Bu yazısı yazarken birden içtima sesi geldi. “Bu saatte içtima mı alınırmış?” dedik. Birinin firar etmiş olması aklımızın ucundan bile geçmedi. Tabi bizim bölükten biri firar etmemiş. Kurallar gereği bütün bölüklerin içtima alması gerekiyor firar durumlarında. Acemiyken de böyle bir olay başımıza gelmişti. Gece saat on ikide içtima almışlardı. Çok iyi hatırlıyorum, o gece Levent, Çetin ve Ziya ile oturup birbirimize bildiğimiz, duyduğumuz korku hikayelerini anlatıyorduk. Biraz tırsmıştık anlaşılan, Ziya ile yan yana olan yataklarda yattık. Tam uyuyorduk ki kapı açıldı ve herkesi uyandırdılar.
Son iki gündür yanında çalıştığım yarbaya yardım ediyorum. Kendi uzun bir süredir başka bir yerde, tugayın merkezindeki bir şubede görev yapıyor. Bütün üst rütbeler bu binada bulunuyor. Yaptığım işlerden bir tanesi önemli belgeleri tabur tabur dolaşarak tabur komutanlarına iletmek. Bunun için güneşin altında epey bir yürüyorum ama bu durumdan şikayetçi değilim. Çünkü yardımı gerçekten hakeden bir yarbayın yanında çalışıyorum. Bugün geç saatlere kadar, altı buçuğa kadar, çalıştık. Yemeğe de yetişemedim ama olsun. Yarbayım yardımı hak ediyor.

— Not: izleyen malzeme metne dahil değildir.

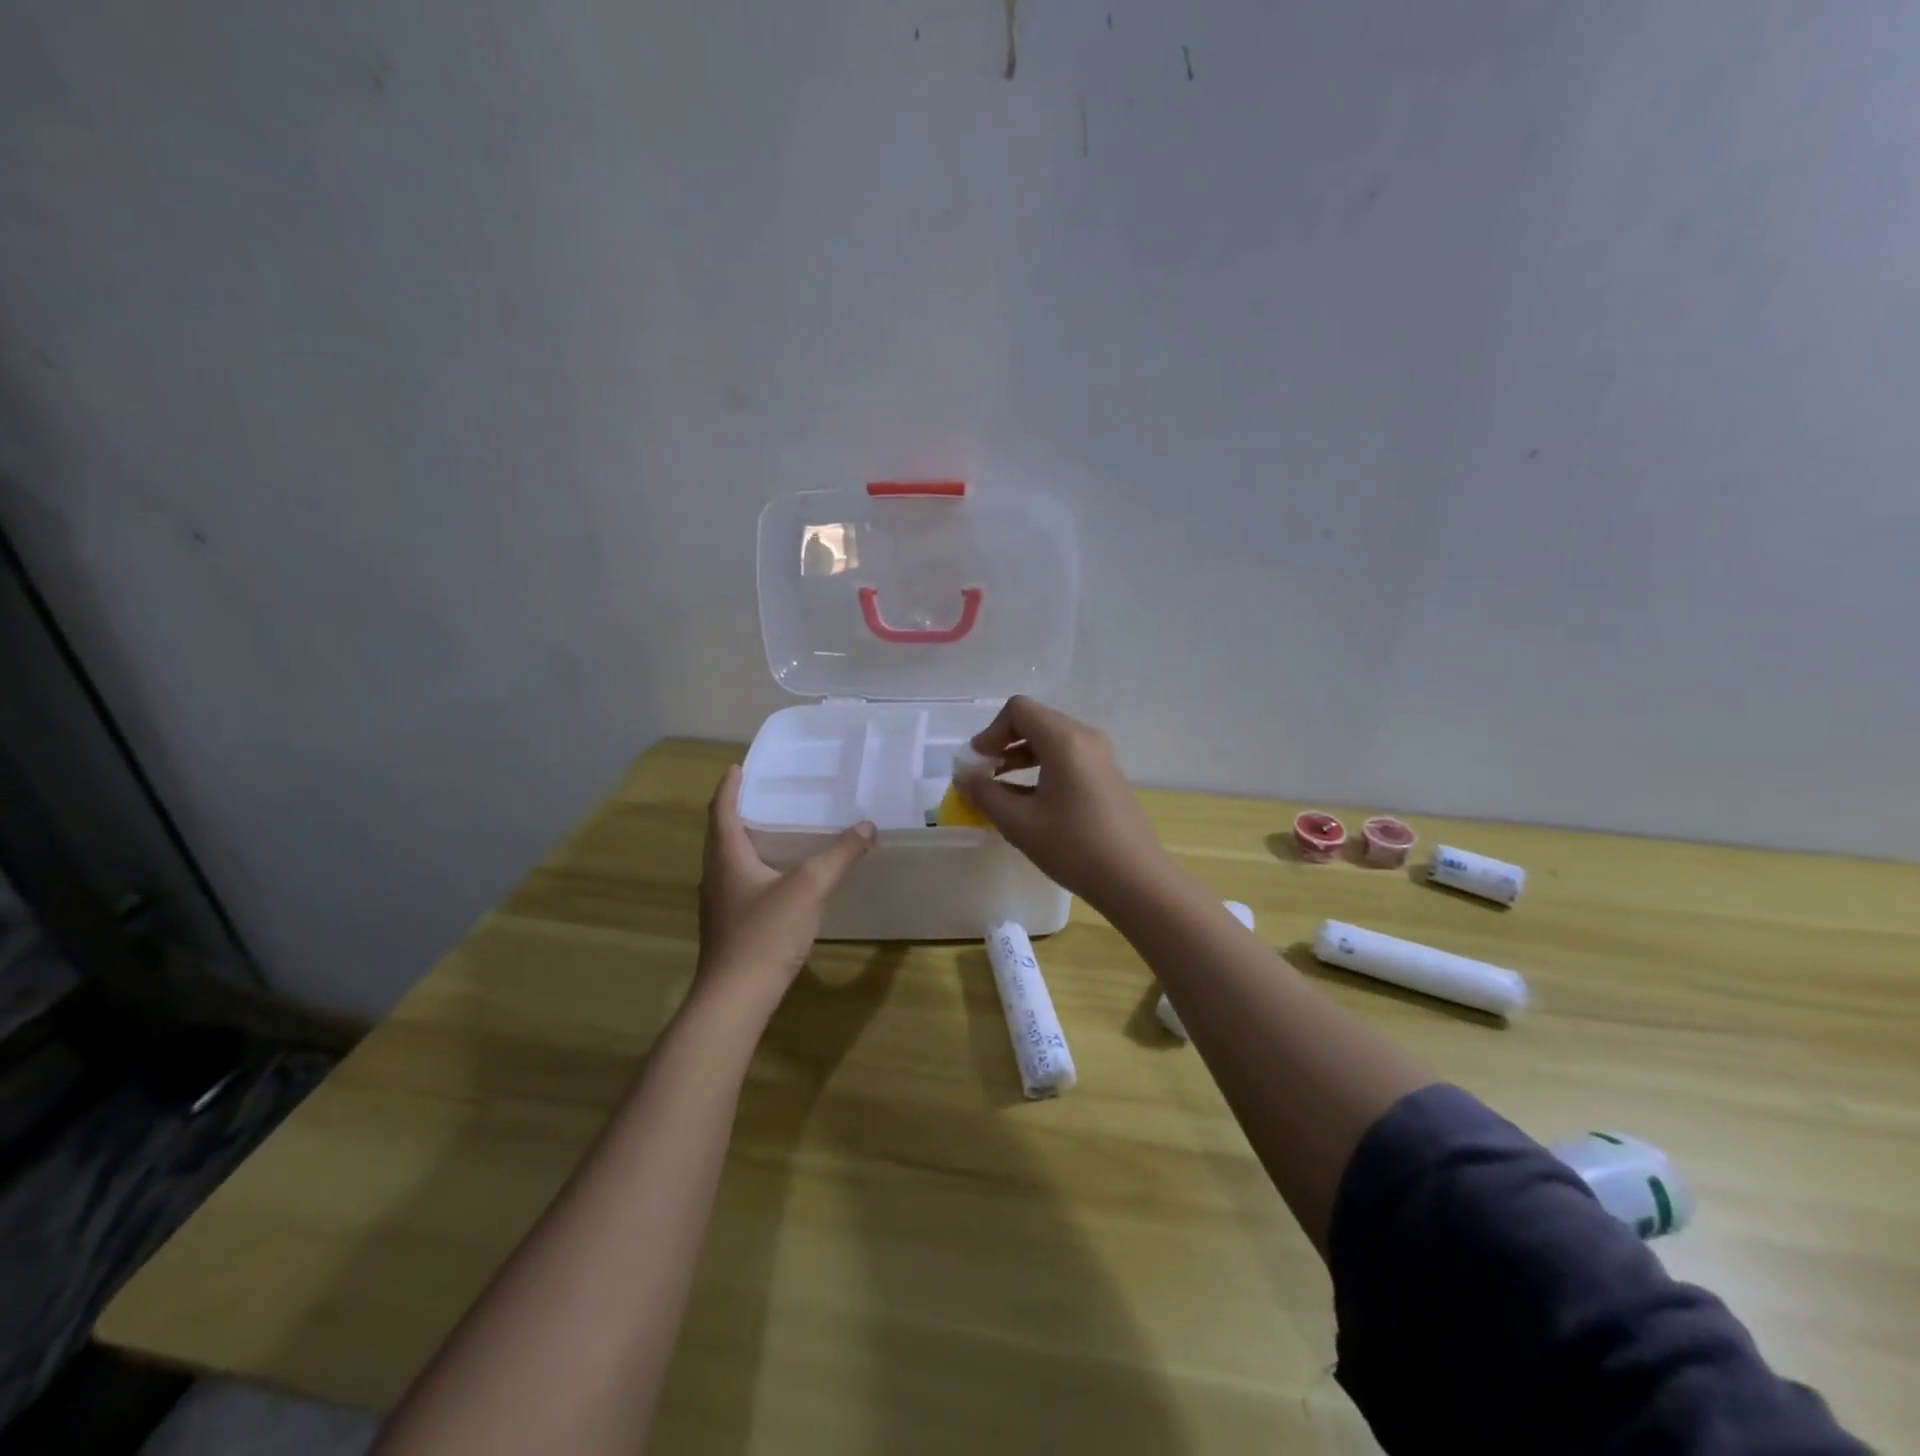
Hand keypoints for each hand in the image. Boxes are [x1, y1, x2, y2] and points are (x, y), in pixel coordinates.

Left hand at [696, 765, 874, 1002]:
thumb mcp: (809, 888)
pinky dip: (754, 869)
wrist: (735, 998)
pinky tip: (779, 880)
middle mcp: (716, 876)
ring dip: (745, 842)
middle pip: (721, 835)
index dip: (729, 788)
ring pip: (728, 862)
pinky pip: (739, 884)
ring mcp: (719, 905)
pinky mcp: (729, 927)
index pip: (722, 811)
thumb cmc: (765, 933)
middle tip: (763, 795)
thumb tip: (866, 826)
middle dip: (737, 812)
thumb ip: (839, 855)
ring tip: (774, 831)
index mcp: (726, 857)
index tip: (737, 768)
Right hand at [955, 696, 1173, 908]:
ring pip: (1051, 740)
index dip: (990, 731)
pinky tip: (1028, 801)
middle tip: (983, 774)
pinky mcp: (1106, 776)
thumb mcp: (1019, 823)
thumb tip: (963, 776)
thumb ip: (985, 794)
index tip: (976, 762)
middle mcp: (1085, 738)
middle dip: (1003, 743)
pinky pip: (1066, 758)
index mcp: (1064, 740)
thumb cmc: (1074, 847)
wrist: (1135, 880)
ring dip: (1020, 756)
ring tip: (999, 788)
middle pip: (1035, 721)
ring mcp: (1100, 756)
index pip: (1019, 710)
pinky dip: (1041, 768)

Haftaya bayram var. Kurban Bayramı. Dokuz gün tatilimiz var; tabi çalışmaya devam her zaman olduğu gibi. Bir gün çarşı bir gün hazır kıt’a yapacağız. Nöbetler olmazsa tadından yenmez bu bayram tatili. Bayramdan sonraki hafta hazır kıt’a’dan çıkmayı düşünüyorum. Devriyeye geçmek istiyorum. Devriyeler de her gün çalışıyorlar bizim gibi fakat bir iki devriye attıktan sonra dinlenecek zamanları oluyor. Bizim hiç öyle dinlenme gibi lüksümüz olmuyor. Bizi yoran da bu oluyor zaten. Tamam, nöbet yok ama yine de ebemiz ağlıyor yani. Devriyeye geçersem daha fazla dinlenme vaktim olur; daha fazla Fransızca çalışabilir, daha fazla uyuyabilir, daha fazla kitap okuyabilirim.
Geçen gün içtimada Ali ile Orhan’a takıldım. Orhan’ı içtimada komutan çağırdı. Orhan o her zamanki şaşkın yüz ifadesiyle sıradan ayrılırken “blçlolelöaha” gibi bir ses çıkardı. O yüz halini görseydiniz eminim siz de gülebilirdiniz.
Birazdan arkadaşlarla ilgili yazdığım yazıya devam edeceğim.